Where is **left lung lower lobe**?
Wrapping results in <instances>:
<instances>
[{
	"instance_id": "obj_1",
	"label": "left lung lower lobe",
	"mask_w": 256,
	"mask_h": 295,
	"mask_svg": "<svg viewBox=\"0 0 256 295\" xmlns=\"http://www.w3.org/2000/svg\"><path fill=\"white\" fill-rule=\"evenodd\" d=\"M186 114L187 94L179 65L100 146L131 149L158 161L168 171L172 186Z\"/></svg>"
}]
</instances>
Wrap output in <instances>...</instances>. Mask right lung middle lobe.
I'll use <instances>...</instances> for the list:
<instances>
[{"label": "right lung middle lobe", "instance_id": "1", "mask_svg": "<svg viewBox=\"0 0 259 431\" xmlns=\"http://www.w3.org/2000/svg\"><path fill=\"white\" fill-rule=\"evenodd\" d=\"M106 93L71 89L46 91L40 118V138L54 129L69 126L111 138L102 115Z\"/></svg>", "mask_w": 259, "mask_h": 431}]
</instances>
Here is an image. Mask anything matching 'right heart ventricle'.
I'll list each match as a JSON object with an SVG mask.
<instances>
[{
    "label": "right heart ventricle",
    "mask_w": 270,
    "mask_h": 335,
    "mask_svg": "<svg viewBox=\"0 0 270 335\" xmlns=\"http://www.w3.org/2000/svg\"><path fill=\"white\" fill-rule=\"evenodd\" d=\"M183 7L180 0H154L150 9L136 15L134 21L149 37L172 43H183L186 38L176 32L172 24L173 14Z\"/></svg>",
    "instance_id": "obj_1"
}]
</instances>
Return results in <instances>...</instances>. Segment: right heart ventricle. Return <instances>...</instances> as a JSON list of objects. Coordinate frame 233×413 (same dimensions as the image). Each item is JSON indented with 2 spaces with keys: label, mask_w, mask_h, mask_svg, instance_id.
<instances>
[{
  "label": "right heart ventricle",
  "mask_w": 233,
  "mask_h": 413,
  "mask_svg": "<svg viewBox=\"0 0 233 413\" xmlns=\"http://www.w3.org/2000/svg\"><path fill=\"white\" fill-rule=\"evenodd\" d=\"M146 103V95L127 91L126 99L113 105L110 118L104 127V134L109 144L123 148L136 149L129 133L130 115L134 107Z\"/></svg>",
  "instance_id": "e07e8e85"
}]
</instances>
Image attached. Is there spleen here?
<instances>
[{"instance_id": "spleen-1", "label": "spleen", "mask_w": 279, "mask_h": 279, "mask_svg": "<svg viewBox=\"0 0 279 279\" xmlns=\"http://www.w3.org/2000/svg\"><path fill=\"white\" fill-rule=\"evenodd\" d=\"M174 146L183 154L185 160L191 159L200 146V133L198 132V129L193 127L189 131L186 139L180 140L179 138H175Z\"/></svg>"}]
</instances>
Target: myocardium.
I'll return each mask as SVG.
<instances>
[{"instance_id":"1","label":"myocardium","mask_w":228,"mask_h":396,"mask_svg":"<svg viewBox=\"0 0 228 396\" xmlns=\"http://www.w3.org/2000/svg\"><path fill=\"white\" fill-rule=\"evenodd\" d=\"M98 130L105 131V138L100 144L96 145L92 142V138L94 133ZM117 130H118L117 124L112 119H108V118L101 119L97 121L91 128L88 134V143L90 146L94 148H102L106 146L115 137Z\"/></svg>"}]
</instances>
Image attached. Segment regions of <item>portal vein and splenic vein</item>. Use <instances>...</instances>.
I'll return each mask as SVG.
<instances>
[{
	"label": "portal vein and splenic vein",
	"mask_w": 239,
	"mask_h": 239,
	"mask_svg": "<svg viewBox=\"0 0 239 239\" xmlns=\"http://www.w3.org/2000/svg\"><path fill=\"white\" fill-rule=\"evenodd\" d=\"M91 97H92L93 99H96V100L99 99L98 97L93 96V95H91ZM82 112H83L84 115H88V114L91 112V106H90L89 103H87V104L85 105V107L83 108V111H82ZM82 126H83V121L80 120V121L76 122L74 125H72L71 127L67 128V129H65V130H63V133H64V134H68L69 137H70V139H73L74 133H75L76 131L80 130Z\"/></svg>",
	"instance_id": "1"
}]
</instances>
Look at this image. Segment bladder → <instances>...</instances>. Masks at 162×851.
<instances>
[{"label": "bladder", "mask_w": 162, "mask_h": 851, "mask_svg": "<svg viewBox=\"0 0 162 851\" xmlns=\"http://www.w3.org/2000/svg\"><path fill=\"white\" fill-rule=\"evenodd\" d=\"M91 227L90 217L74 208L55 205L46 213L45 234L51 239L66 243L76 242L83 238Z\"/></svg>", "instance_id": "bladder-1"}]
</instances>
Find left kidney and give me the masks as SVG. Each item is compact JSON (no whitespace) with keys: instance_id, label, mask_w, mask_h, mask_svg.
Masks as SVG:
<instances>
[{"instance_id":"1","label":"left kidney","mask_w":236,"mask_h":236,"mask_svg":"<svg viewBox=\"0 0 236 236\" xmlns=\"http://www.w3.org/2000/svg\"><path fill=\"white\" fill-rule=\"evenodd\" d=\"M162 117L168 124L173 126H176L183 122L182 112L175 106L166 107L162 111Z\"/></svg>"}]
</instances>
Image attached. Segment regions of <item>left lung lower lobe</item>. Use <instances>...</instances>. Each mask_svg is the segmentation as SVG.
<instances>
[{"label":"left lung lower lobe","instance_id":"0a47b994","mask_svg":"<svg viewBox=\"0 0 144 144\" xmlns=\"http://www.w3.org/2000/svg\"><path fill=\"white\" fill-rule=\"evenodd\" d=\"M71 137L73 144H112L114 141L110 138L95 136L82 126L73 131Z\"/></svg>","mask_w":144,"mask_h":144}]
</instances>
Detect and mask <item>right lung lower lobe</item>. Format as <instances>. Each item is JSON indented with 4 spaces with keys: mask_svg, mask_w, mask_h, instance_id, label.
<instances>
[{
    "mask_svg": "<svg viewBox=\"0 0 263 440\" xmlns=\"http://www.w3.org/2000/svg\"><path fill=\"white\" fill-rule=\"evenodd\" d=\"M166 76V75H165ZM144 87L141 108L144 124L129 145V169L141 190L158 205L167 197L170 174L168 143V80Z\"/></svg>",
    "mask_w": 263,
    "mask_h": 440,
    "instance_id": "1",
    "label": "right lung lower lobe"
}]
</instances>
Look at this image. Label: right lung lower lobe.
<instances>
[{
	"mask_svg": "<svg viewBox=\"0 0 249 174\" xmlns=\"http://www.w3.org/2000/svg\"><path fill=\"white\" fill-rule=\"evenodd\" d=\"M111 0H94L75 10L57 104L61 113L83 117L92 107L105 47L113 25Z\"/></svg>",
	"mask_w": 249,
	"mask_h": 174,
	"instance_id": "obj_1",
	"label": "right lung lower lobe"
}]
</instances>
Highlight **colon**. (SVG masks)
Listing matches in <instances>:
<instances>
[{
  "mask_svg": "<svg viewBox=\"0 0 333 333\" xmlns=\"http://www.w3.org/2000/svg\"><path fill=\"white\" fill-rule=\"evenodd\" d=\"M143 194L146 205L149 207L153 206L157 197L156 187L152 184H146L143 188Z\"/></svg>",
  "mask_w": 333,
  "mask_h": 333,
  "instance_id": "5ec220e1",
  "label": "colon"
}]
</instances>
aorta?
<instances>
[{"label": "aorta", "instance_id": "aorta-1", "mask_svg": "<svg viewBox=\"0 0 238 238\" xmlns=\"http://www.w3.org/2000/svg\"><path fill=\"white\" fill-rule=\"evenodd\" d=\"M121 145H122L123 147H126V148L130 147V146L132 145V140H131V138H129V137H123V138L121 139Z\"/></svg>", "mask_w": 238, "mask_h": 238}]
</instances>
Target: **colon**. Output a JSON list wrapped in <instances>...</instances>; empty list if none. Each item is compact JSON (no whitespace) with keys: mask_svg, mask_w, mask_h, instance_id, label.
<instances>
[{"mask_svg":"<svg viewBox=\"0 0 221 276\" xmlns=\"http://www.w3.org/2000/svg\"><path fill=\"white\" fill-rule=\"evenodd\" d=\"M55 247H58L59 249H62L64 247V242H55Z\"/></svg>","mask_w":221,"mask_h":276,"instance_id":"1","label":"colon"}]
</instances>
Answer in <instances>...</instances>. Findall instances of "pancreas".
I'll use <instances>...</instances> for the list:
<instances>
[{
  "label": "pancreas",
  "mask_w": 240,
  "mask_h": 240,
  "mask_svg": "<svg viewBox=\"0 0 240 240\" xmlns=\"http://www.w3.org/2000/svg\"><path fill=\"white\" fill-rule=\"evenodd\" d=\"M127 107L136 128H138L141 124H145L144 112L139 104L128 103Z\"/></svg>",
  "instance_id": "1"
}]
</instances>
_____
--- Task brief ---
How many lines of the data above contain the string "colon"? Give only the number.

--- Result of this task ---
4